TALK about extreme pressure from the front and back! The corporate world today is changing fast. To survive, firms must be competitive, ready for changes, exploiting opportunities presented by globalization, finding finance when crisis hits, and, generally, must be able to adapt to new challenges more rapidly than ever before in corporate history.
On the other hand, many would assume that a family business can go in perpetuity, parallel with the family and its bloodline. Think about it – can a family business like a family, genetically go on forever given that in today’s climate, it is unlikely that most businesses can have the same business model 20 years from now?
Enterprise longevity vs. business survival.
A recent article in The Practitioner –an online publication of the Family Firm Institute – pointed out the difference between “firm survival over time” (continuity of a family business through the years) and “longevity of a family enterprise” (a family’s ability to create wealth and value over generations).
The Practitioner article – by Pramodita Sharma, the Sanders Professor for Family Business at the University of Vermont’s School of Business Administration – argued that family enterprise success can be defined in ways other than leadership transfer from one generation to the next.
“Both the creative destruction of firms and pruning of the enterprising family are integral parts of longevity of an enterprising family” Sharma wrote.
“Recent reviews of the research on succession, governance, professionalization and performance all point in the same direction — that one size does not fit all and the overarching numbers of ‘success’ are insufficient to capture the complexity and heterogeneity of family enterprises and their pathways to success.”
Surprisingly, however, some family businesses make it much beyond the third generation. One of them, Mellerio dits Meller, is celebrating its 400th anniversary this year.
Mellerio dits Meller is a French jewellery house, founded in 1613, and still active today. It claims to be the oldest family company in Europe. It gives its name to the Mellerio cut, a 57-facet jewel cut, shaped as an oval within an ellipse. Today, Mellerio is based Rue de la Paix, Paris with branches in Luxembourg and Japan.
Mellerio dits Meller has always kept up with the times. The family has in its possession cardboard boxes containing thousands of drawings that trace the evolution of fine jewellery design up to the present day. These records, among the most important in the world, are full of designs of modern jewellery at the time.
Today, they are seen as eternal classics and hallmark of timeless good taste.
Let’s touch a bit of history.
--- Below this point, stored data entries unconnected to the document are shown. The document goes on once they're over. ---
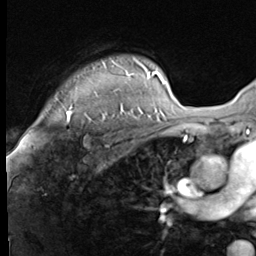
Breast MRI (dynamic contrast-enhanced), one axial slice. Slice 54 of 64 in the series (ordered by position). Cropped to one breast. Dynamic contrast-enhanced series, time point 2 of 9 at this slice position (early post-contrast). 3 T. TE 1.5 ms, TR 4.7 ms. 2.5 mm slice thickness. 256 × 256 image matrix, field of view 215 × 215 mm. Female patient.
Annotated regions visible in this slice (semi-automatic segmentation, software-assisted and operator-edited):
- enhancing-tissue mask used for the functional tumour volume (all voxels passing the contrast-enhancement thresholds inside the analysis volume; usually the tumour): bounding box [x1, y1, x2, y2] px = [55, 57, 147, 117]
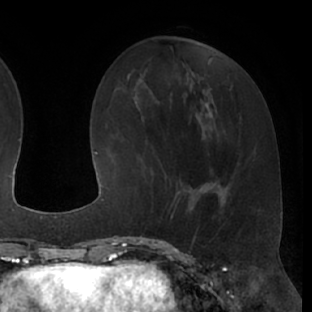
Breast MRI (dynamic contrast-enhanced), one axial slice; cropped to one breast; dynamic contrast-enhanced series, time point 2 of 7 at this slice position (early post-contrast); 1.5 T; TE 3 ms, TR 6.2 ms; 312 × 312 image matrix, field of view 201 × 201 mm. Female patient.
Annotated regions visible in this slice (semi-automatically segmented with operator editing):
- enhancing-tissue mask used for the functional tumour volume (all voxels passing the contrast-enhancement thresholds inside the analysis volume; usually the tumour): box from (x=150, y=173) to (x=200, y=215) px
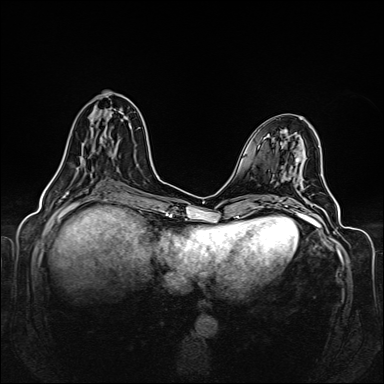
Breast MRI (dynamic contrast-enhanced), one axial slice. Position 57 of 160 along the scan axis. Dynamic contrast-enhanced series, time point 2 of 6 at this slice position (early post-contrast). 1.5 T. TE 2.3 ms, TR 5.2 ms. 1 mm slice thickness. 384 × 384 image matrix, field of view 330 × 330 mm. Female patient.
Annotated regions visible in this slice (semi-automatic segmentation, software-assisted and operator-edited):
- enhancing-tissue mask used for the functional tumour volume (all voxels passing the contrast-enhancement thresholds inside the analysis volume; usually the tumour): bounding box [x1, y1, x2, y2] px = [55, 111, 126, 175]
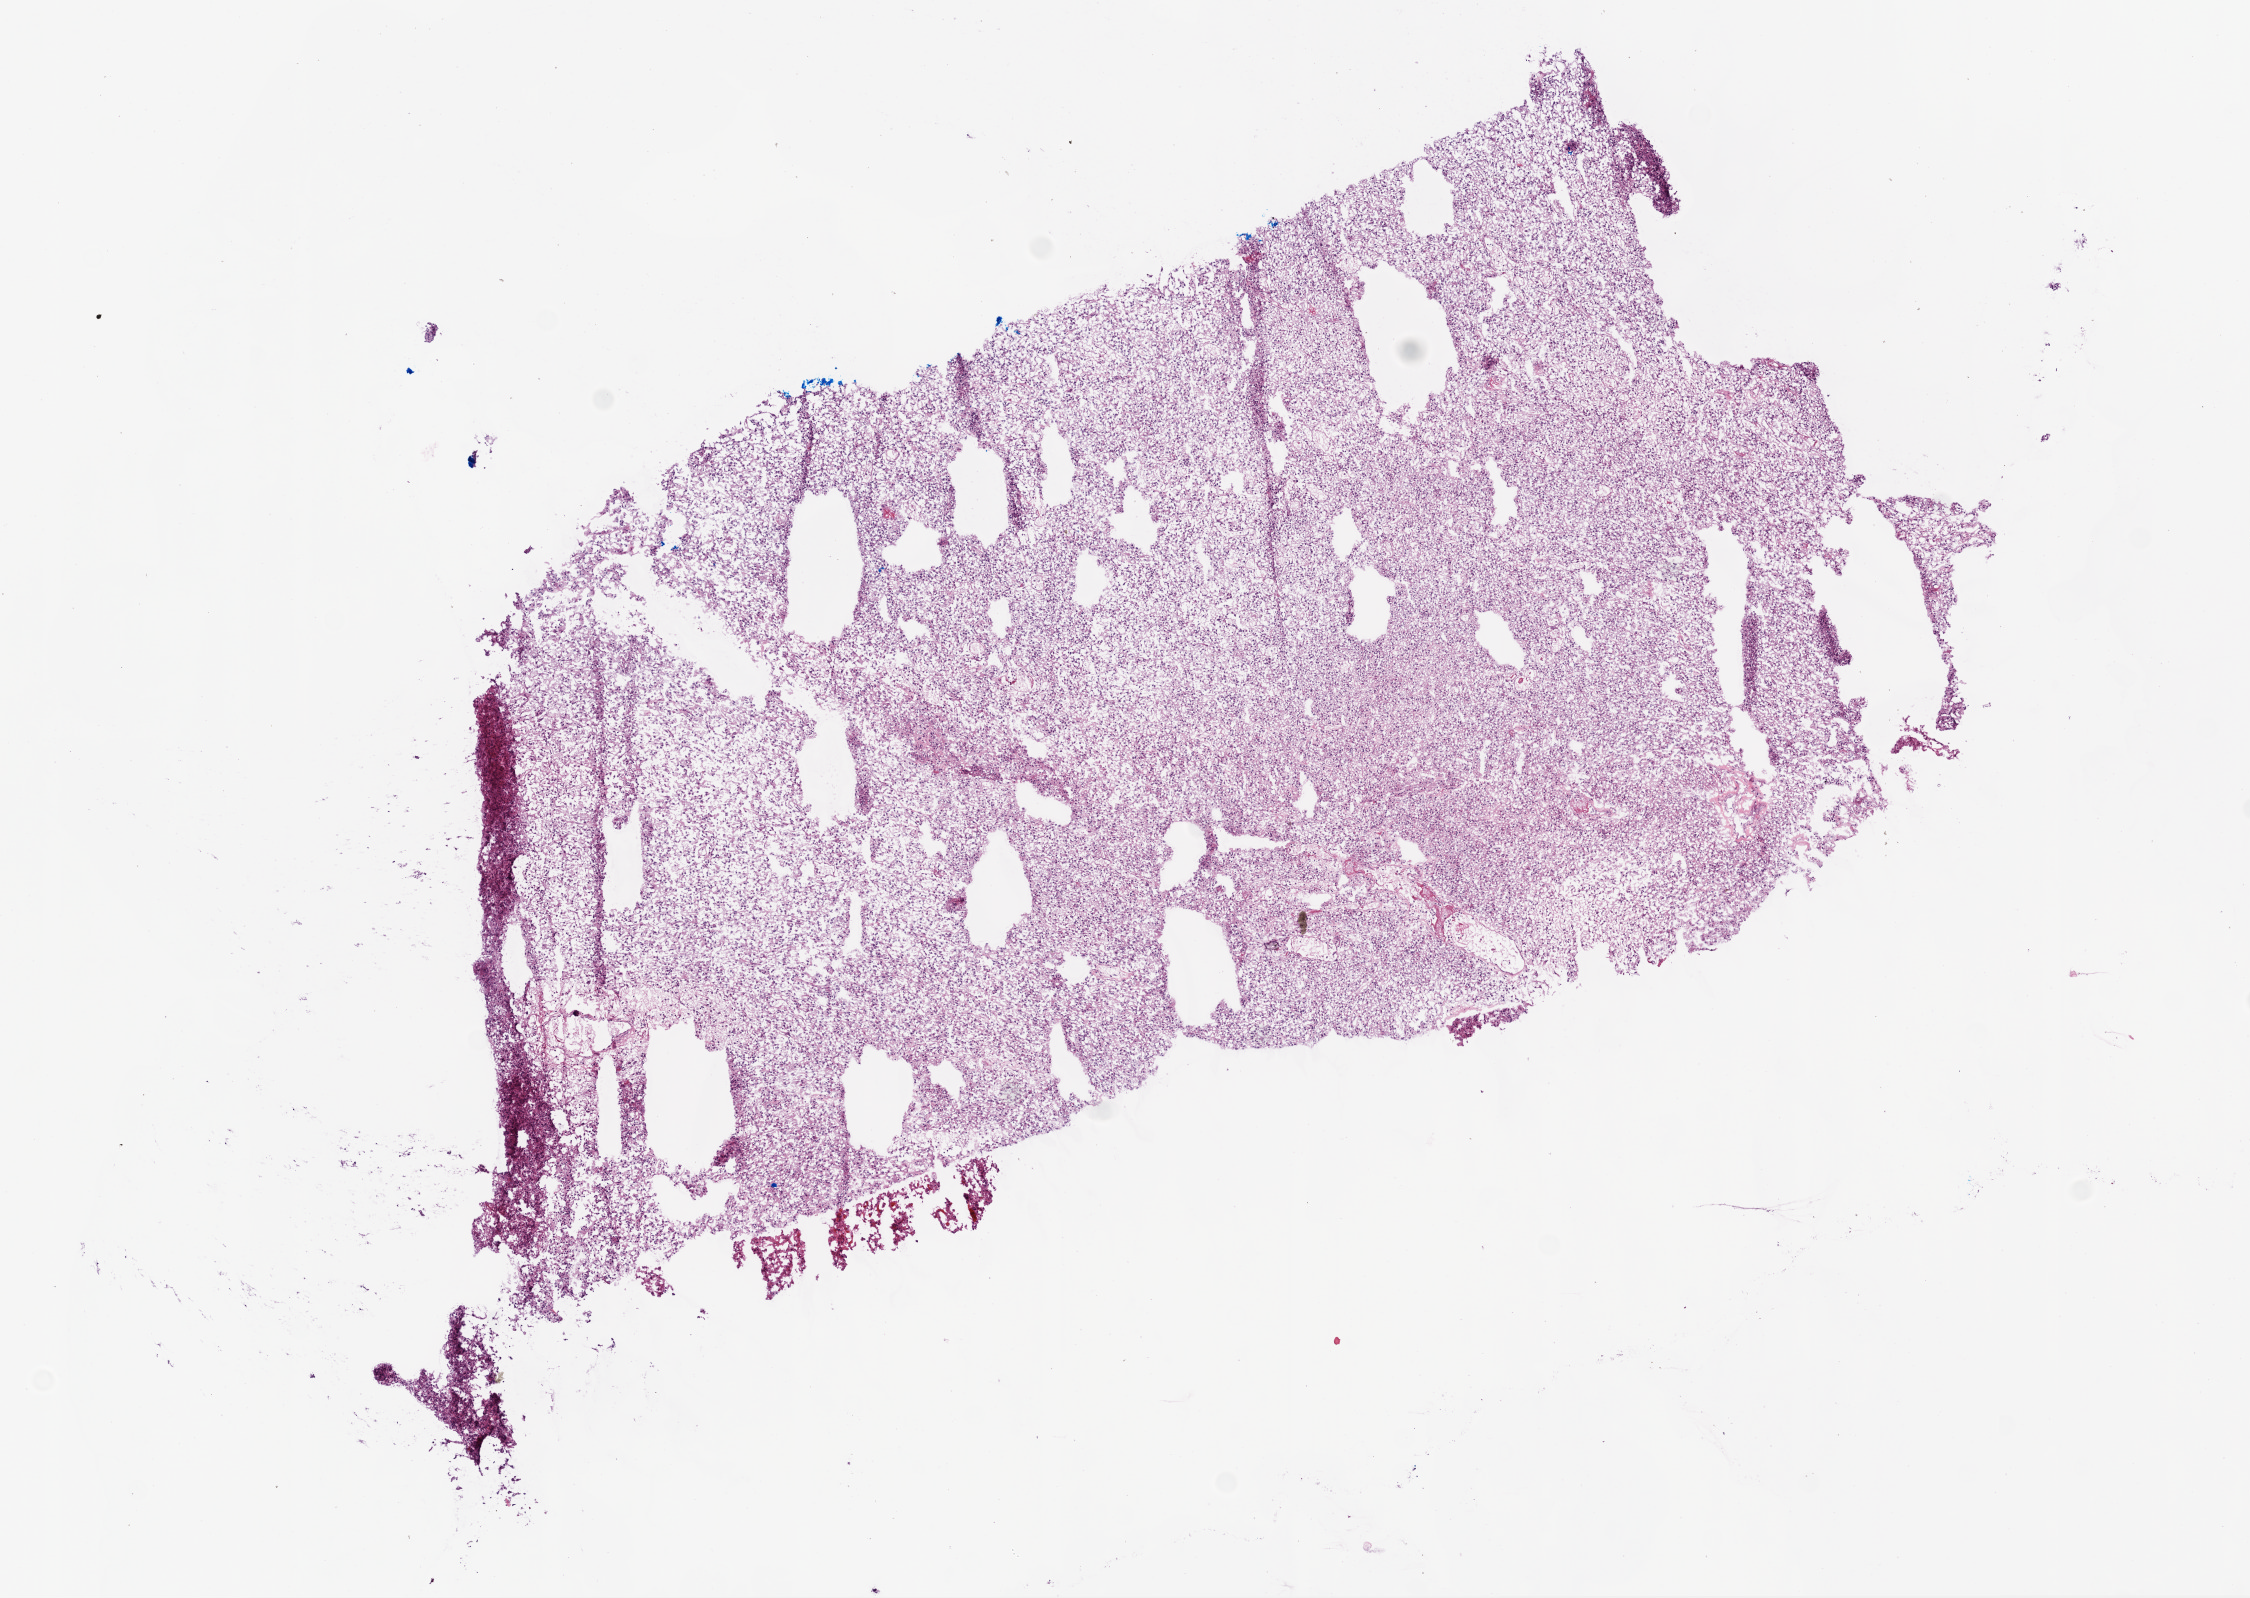
Hematoxylin and eosin (H&E) stained whole-slide image — whole scanned area (about 9.0 x 6.4 mm, acquisition: 20x scan) shown as a low-resolution overview. Frozen section. Primary tumour sample from the brain. Female, age 76 years at initial diagnosis. Slide review estimates, as recorded: tumour cells 90%, tumour nuclei 95%, normal cells 0%, stromal cells 5%, necrosis 5%.
Histologic diagnosis: Glioblastoma.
In 1613, a young chimney cleaner, discovered a plot against King Louis XIII. When Marie de Medicis was warned of the conspiracy she rewarded Jean-Marie Mellerio and the Lombard community of Paris by granting them the privilege of “peddling cut crystal, hardware and other small goods” throughout the kingdom.
The privilege to cut crystal granted in 1613, renewed successively by Louis XIV, Louis XV and Louis XVI, marked the beginning of the Mellerio family’s jewellery business.
Starting as peddlers of trinkets, they gradually became jewellery-makers to the rich and famous.
Of all of the generations of Mellerios, François Mellerio, stands out among the most important figures in the family’s history. Francois was a true visionary and made the company what it is today, or at least set the foundations for it to develop and become what it was in the 19th century.
“But what is interesting in the dynasty is that each of my ancestors were very different from one other, each one brought his own sensibility,” according to Emilie Mellerio, who for her own part brings “this combination of right brain and left brain,” having trained both in creation and business analysis (Mellerio’s CV includes a six-year stint at LVMH-owned jeweler and watchmaker Zenith.
Her vision for the company moving forward remains service oriented, with the desire to increase the focus on made to order, which until 2004, made up “99%” of the company’s business, versus around 60% today.
Lessons that family businesses can learn:
1. Innovation and creativity
3. Strive to have products that are relevant
4. Empowered next generation leaders
5. Alignment of family and business goals
7. Consistency with the 400-year vision of producing the best and most creative product
To quote a 15th-generation Mellerio family member, “There is always a risk being 400 years old; the talk is always about how old we are, but actually the reason we are still alive today is that we kept on being creative the whole time. And we strive to continue to do that.”